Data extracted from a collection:
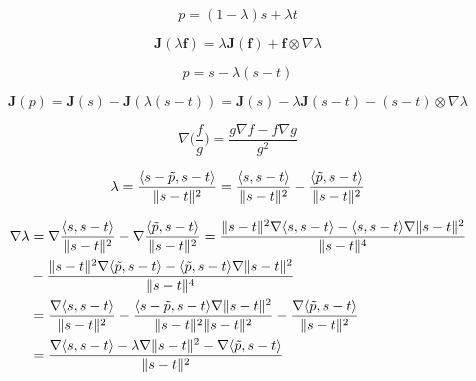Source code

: \documentclass[11pt]{article} %
\DeclarePairedDelimiter{\norm}{\lVert}{\rVert}
\begin{document}
%
\begin{equation}
p = (1 - \lambda) s + \lambda t
\end{equation}

\begin{equation}
\textbf{J}(\lambda \textbf{f}) = \lambda \textbf{J}(\textbf{f}) + \textbf{f} \otimes \nabla\lambda
\end{equation}

\begin{equation}
p = s - \lambda (s - t)
\end{equation}

\begin{equation}
\textbf{J}(p) = \textbf{J}(s) - \textbf{J}(\lambda (s - t)) = \textbf{J}(s) - \lambda \textbf{J}(s - t) - (s - t) \otimes\nabla\lambda 
\end{equation}

\begin{equation}
\nabla\Big(\frac{f}{g}\Big) = \frac{g \nabla f - f \nabla g}{g^{2}}
\end{equation}

\begin{equation}
\lambda = \frac{\langle s - \tilde{p}, s - t \rangle}{\norm{s - t}^{2}} = \frac{\langle s, s - t \rangle}{\norm{s - t}^{2}} - \frac{\langle \tilde{p}, s - t \rangle}{\norm{s - t}^{2}}
\end{equation}

\begin{align}
\nabla\lambda &= \nabla\frac{\langle s, s - t \rangle}{\norm{s - t}^{2}} - \nabla\frac{\langle \tilde{p}, s - t \rangle}{\norm{s - t}^{2}} = \frac{\norm{s - t}^{2} \nabla\langle s, s - t \rangle - \langle s, s - t \rangle \nabla\norm{s - t}^{2}}{\norm{s - t}^{4}} \\
&- \frac{\norm{s - t}^{2} \nabla\langle \tilde{p}, s - t \rangle - \langle\tilde{p}, s - t \rangle \nabla\norm{s - t}^{2}}{\norm{s - t}^{4}} \\
&=  \frac{\nabla\langle s, s - t \rangle}{\norm{s - t}^{2}} - \frac{\langle s - \tilde{p}, s - t \rangle \nabla\norm{s - t}^{2}}
{\norm{s - t}^{2} \norm{s - t}^{2}} - \frac{\nabla\langle \tilde{p}, s - t \rangle}{\norm{s - t}^{2}}\\
&=  \frac{\nabla\langle s, s - t \rangle - \lambda\nabla\norm{s - t}^{2} - \nabla\langle \tilde{p}, s - t \rangle}{\norm{s - t}^{2}}
\end{align}
\end{document}
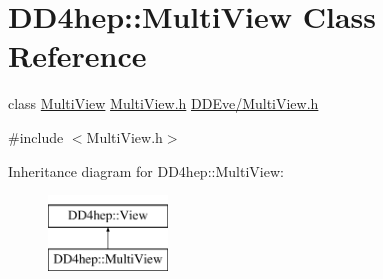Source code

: \hypertarget{class_d_d4hep_1_1_multi_view}{}\section{D\+D4hep\+:\+:Multi\+View Class Reference}
\label{class_d_d4hep_1_1_multi_view}


class \hyperlink{class_d_d4hep_1_1_multi_view}{Multi\+View} \hyperlink{_multi_view_8h}{Multi\+View.\+h} \hyperlink{_multi_view_8h}{D\+D\+Eve/\+Multi\+View.\+h}  




{\ttfamily \#include $<$Multi\+View.\+h$>$}

Inheritance diagram for D\+D4hep\+:\+:Multi\+View\+:\begin{figure}[H]
\begin{center}
\leavevmode
\includegraphics[height=2.000000cm]{class_d_d4hep_1_1_multi_view}
\end{center}
\end{figure}

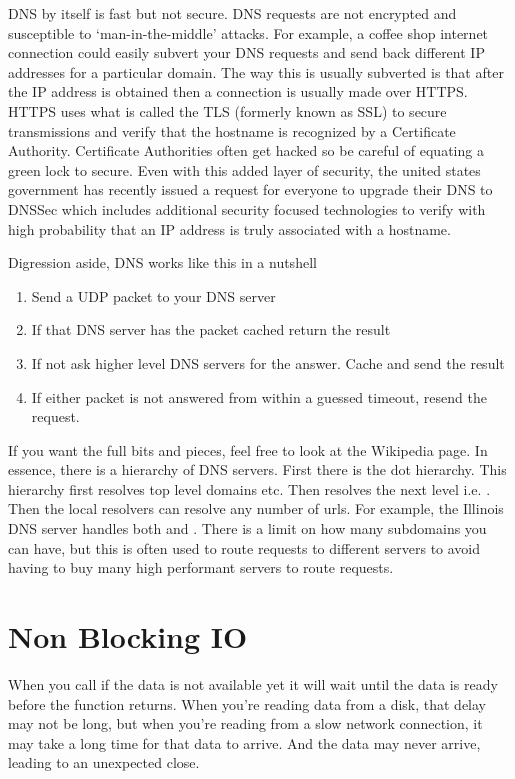 DNS by itself is fast but not secure.
DNS requests are not encrypted and susceptible to `man-in-the-middle' attacks.
For example, a coffee shop internet connection could easily subvert your DNS requests and send back different IP addresses for a particular domain.
The way this is usually subverted is that after the IP address is obtained then a connection is usually made over HTTPS.
HTTPS uses what is called the TLS (formerly known as SSL) to secure transmissions and verify that the hostname is recognized by a Certificate Authority.
Certificate Authorities often get hacked so be careful of equating a green lock to secure.
Even with this added layer of security, the united states government has recently issued a request for everyone to upgrade their DNS to DNSSec which includes additional security focused technologies to verify with high probability that an IP address is truly associated with a hostname.

Digression aside, DNS works like this in a nutshell
\begin{enumerate}
\item Send a UDP packet to your DNS server
\item If that DNS server has the packet cached return the result
\item If not ask higher level DNS servers for the answer. Cache and send the result
  \item If either packet is not answered from within a guessed timeout, resend the request.
\end{enumerate}

If you want the full bits and pieces, feel free to look at the Wikipedia page.
In essence, there is a hierarchy of DNS servers.
First there is the dot hierarchy.
This hierarchy first resolves top level domains   etc.
Then resolves the next level i.e. .
Then the local resolvers can resolve any number of urls.
For example, the Illinois DNS server handles both  and . There is a limit on how many subdomains you can have, but this is often used to route requests to different servers to avoid having to buy many high performant servers to route requests.

\section{Non Blocking IO}

When you call  if the data is not available yet it will wait until the data is ready before the function returns.
When you're reading data from a disk, that delay may not be long, but when you're reading from a slow network connection, it may take a long time for that data to arrive.
And the data may never arrive, leading to an unexpected close.


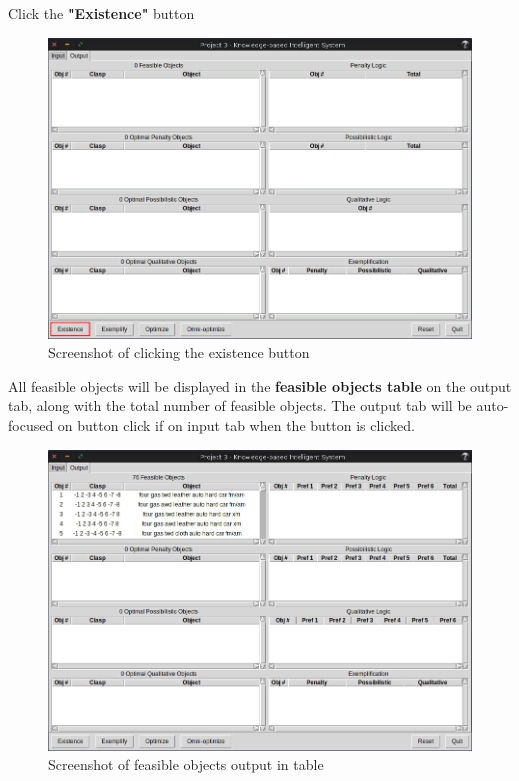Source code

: \documentclass[12pt]{report}
\begin{document}
\begin{description}[leftmargin=4em]
\item [Step 1:] Click the \textbf{"Existence"} button
\begin{figure}[H]
\begin{center}
\includegraphics[scale=0.3,trim=1cm 1cm 1cm 1cm]{existence}
\caption{Screenshot of clicking the existence button}
\end{center}
\end{figure}
\vspace{-2.5em}
\item [Result:] All feasible objects will be displayed in the \textbf{feasible objects table} on the output tab, along with the total number of feasible objects. The output tab will be auto-focused on button click if on input tab when the button is clicked.
\begin{figure}[H]
\begin{center}
\includegraphics[scale=0.3,trim=1cm 1cm 1cm 1cm]{post_existence}
\caption{Screenshot of feasible objects output in table}
\end{center}
\end{figure}
\vspace{-2.5em}
\end{description}
\end{document}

* **Description of the task**: Your reply should consist of the data, transcribed exactly, and should hold no pictures.

* **Task solution**:
Source code

: \documentclass[11pt]{article} %
\DeclarePairedDelimiter{\norm}{\lVert}{\rVert}
\begin{document}
%
\begin{equation}
p = (1 - \lambda) s + \lambda t
\end{equation}

\begin{equation}
\textbf{J}(\lambda \textbf{f}) = \lambda \textbf{J}(\textbf{f}) + \textbf{f} \otimes \nabla\lambda
\end{equation}

\begin{equation}
p = s - \lambda (s - t)
\end{equation}

\begin{equation}
\textbf{J}(p) = \textbf{J}(s) - \textbf{J}(\lambda (s - t)) = \textbf{J}(s) - \lambda \textbf{J}(s - t) - (s - t) \otimes\nabla\lambda 
\end{equation}

\begin{equation}
\nabla\Big(\frac{f}{g}\Big) = \frac{g \nabla f - f \nabla g}{g^{2}}
\end{equation}

\begin{equation}
\lambda = \frac{\langle s - \tilde{p}, s - t \rangle}{\norm{s - t}^{2}} = \frac{\langle s, s - t \rangle}{\norm{s - t}^{2}} - \frac{\langle \tilde{p}, s - t \rangle}{\norm{s - t}^{2}}
\end{equation}

\begin{align}
\nabla\lambda &= \nabla\frac{\langle s, s - t \rangle}{\norm{s - t}^{2}} - \nabla\frac{\langle \tilde{p}, s - t \rangle}{\norm{s - t}^{2}} = \frac{\norm{s - t}^{2} \nabla\langle s, s - t \rangle - \langle s, s - t \rangle \nabla\norm{s - t}^{2}}{\norm{s - t}^{4}} \\
&- \frac{\norm{s - t}^{2} \nabla\langle \tilde{p}, s - t \rangle - \langle\tilde{p}, s - t \rangle \nabla\norm{s - t}^{2}}{\norm{s - t}^{4}} \\
&=  \frac{\nabla\langle s, s - t \rangle}{\norm{s - t}^{2}} - \frac{\langle s - \tilde{p}, s - t \rangle \nabla\norm{s - t}^{2}}
{\norm{s - t}^{2} \norm{s - t}^{2}} - \frac{\nabla\langle \tilde{p}, s - t \rangle}{\norm{s - t}^{2}}\\
&=  \frac{\nabla\langle s, s - t \rangle - \lambda\nabla\norm{s - t}^{2} - \nabla\langle \tilde{p}, s - t \rangle}{\norm{s - t}^{2}}
\end{align}
\end{document}
Source code

: \hypertarget{class_d_d4hep_1_1_multi_view}{}\section{D\+D4hep\+:\+:Multi\+View Class Reference}
\label{class_d_d4hep_1_1_multi_view}


class \hyperlink{class_d_d4hep_1_1_multi_view}{Multi\+View} \hyperlink{_multi_view_8h}{Multi\+View.\+h} \hyperlink{_multi_view_8h}{D\+D\+Eve/\+Multi\+View.\+h}  




{\ttfamily \#include $<$Multi\+View.\+h$>$}

Inheritance diagram for D\+D4hep\+:\+:Multi\+View\+:\begin{figure}[H]
\begin{center}
\leavevmode
\includegraphics[height=2.000000cm]{class_d_d4hep_1_1_multi_view}
\end{center}
\end{figure}

 DNS by itself is fast but not secure.
DNS requests are not encrypted and susceptible to `man-in-the-middle' attacks.
For example, a coffee shop internet connection could easily subvert your DNS requests and send back different IP addresses for a particular domain.
The way this is usually subverted is that after the IP address is obtained then a connection is usually made over HTTPS.
HTTPS uses what is called the TLS (formerly known as SSL) to secure transmissions and verify that the hostname is recognized by a Certificate Authority.
Certificate Authorities often get hacked so be careful of equating a green lock to secure.
Even with this added layer of security, the united states government has recently issued a request for everyone to upgrade their DNS to DNSSec which includes additional security focused technologies to verify with high probability that an IP address is truly associated with a hostname.

Digression aside, DNS works like this in a nutshell
\begin{enumerate}
\item Send a UDP packet to your DNS server
\item If that DNS server has the packet cached return the result
\item If not ask higher level DNS servers for the answer. Cache and send the result
  \item If either packet is not answered from within a guessed timeout, resend the request.
\end{enumerate}

If you want the full bits and pieces, feel free to look at the Wikipedia page.
In essence, there is a hierarchy of DNS servers.
First there is the dot hierarchy.
This hierarchy first resolves top level domains   etc.
Then resolves the next level i.e. .
Then the local resolvers can resolve any number of urls.
For example, the Illinois DNS server handles both  and . There is a limit on how many subdomains you can have, but this is often used to route requests to different servers to avoid having to buy many high performant servers to route requests.

\section{Non Blocking IO}

When you call  if the data is not available yet it will wait until the data is ready before the function returns.
When you're reading data from a disk, that delay may not be long, but when you're reading from a slow network connection, it may take a long time for that data to arrive.
And the data may never arrive, leading to an unexpected close.


Source code

: \documentclass[12pt]{report}
\begin{document}
\begin{description}[leftmargin=4em]
\item [Step 1:] Click the \textbf{"Existence"} button
\begin{figure}[H]
\begin{center}
\includegraphics[scale=0.3,trim=1cm 1cm 1cm 1cm]{existence}
\caption{Screenshot of clicking the existence button}
\end{center}
\end{figure}
\vspace{-2.5em}
\item [Result:] All feasible objects will be displayed in the \textbf{feasible objects table} on the output tab, along with the total number of feasible objects. The output tab will be auto-focused on button click if on input tab when the button is clicked.
\begin{figure}[H]
\begin{center}
\includegraphics[scale=0.3,trim=1cm 1cm 1cm 1cm]{post_existence}
\caption{Screenshot of feasible objects output in table}
\end{center}
\end{figure}
\vspace{-2.5em}
\end{description}
\end{document}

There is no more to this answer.